Gastrointestinal disorders

diarrhea, vomiting, nausea

abdominal pain, dyspepsia, flatulence, constipation

hemorrhagic diarrhea, which rarely may indicate enterocolitis, including pseudomembranous colitis (see section "Special precautions for use"), pancreatitis, taste disturbances, metallic taste in mouth, dry mouth, coated tongue, epigastric heaviness and tenderness

Hepatobiliary disorders

elevation of liver enzymes (alanine aminotransferase, aspartate aminotransferase, alkaline phosphatase, gamma-glutamyl transpeptidase)

elevated serum bilirubin levels

jaundice and severe liver damage, including cases of fatal acute liver failure with levofloxacin, a component of the drug, mainly in patients with severe underlying diseases (see section "Special precautions for use"); hepatotoxicity; hepatitis

Skin and subcutaneous tissue disorders2

rash, pruritus, urticaria, hyperhidrosis

drug reaction with eosinophilia and systemic symptoms (DRESS syndrome) (see section "Special precautions for use"), persistent drug eruption

toxic epidermal necrolysis (Lyell's syndrome), Stevens-Johnson syndrome, exudative multiform erythema, photosensitivity reactions (increased sensitivity to sunlight and ultraviolet radiation) (see section "Special precautions for use"), leukocytoclastic vasculitis, stomatitis, skin hyperemia

Musculoskeletal and connective tissue disorders*

arthralgia, myalgia

tendon disorders (see sections "Special precautions for use" and "Overdose"), including inflammation (tendinitis) (e.g., Achilles tendon), muscle weakness which may be significant in patients with myasthenia gravis (see section "Special precautions for use")

acute necrosis of skeletal muscles, tendon rupture (e.g., Achilles tendon) (see sections "Special precautions for use" and "Contraindications"), ligament rupture, muscle rupture, arthritis

Renal and urinary disorders

elevated serum creatinine levels

acute renal failure (e.g., due to interstitial nephritis)

darkening of urine color

General disorders and administration site conditions*

infusion site pain and redness

asthenia

pyrexia

burning sensation at the site of administration, elevated body temperature, changes at the site of administration, pain (including back, chest and limb pain), chills, general weakness, fatigue, dyspnea

  1. Anaphylactic and anaphylactoid reactions may sometimes occur even after administration of the first dose of the drug.
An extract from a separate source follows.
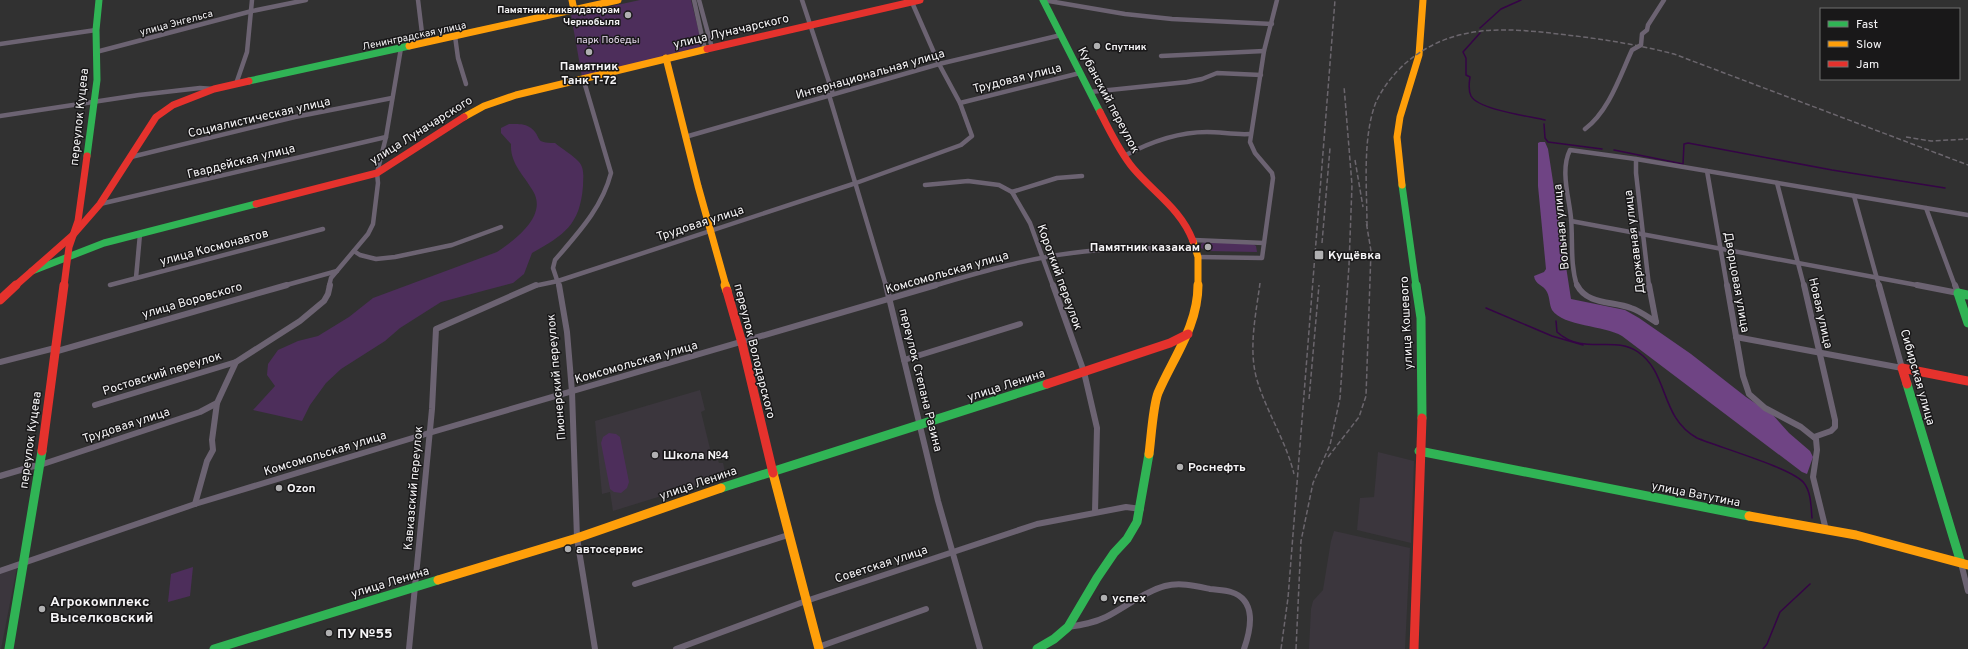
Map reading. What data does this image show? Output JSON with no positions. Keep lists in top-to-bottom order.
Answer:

  2. Mucous membrane reactions may sometimes occur even after administration of the first dose of the drug.

* There have been reports of rare, prolonged (several months or years), disabling and potentially irreversible serious adverse reactions affecting various organ systems (including such reactions as tendinitis, tendon rupture, arthralgia, pain in extremities, gait disturbance, neuropathies associated with paresthesia, depression, fatigue, memory impairment, sleep disturbances, hearing disturbances, visual disturbances, disturbances of taste and smell) associated with the use of quinolones and fluoroquinolones, regardless of the presence of risk factors (see section "Special precautions for use").

** There have been reports of development of aneurysms and aortic dissection, sometimes complicated by rupture (including fatal cases), and regurgitation/insufficiency of any heart valve in patients receiving fluoroquinolones (see section "Special precautions for use").

Other adverse effects associated with the use of fluoroquinolones include porphyria attacks in patients with porphyria.

The use of any antibacterial agents may lead to disturbances related to their effect on the normal human body microflora. For this reason, secondary infections may develop, requiring additional treatment.

Shelf life. 2 years.

Storage conditions.

Store in a place protected from light and inaccessible to children, at a temperature not exceeding 25 °C. Do not freeze.

Incompatibility.

The drug should not be mixed with other injectable solutions during administration.

Packaging.

200 ml in a bottle; 1 bottle in a cardboard box.

Prescription status. Prescription only.

Manufacturer.

LLC "Yuria-Pharm".

Manufacturer's address and location of its business activity.

108, Kozbartska Street, Cherkasy, 18030, Cherkasy region, Ukraine. Tel.: (044) 281-01-01.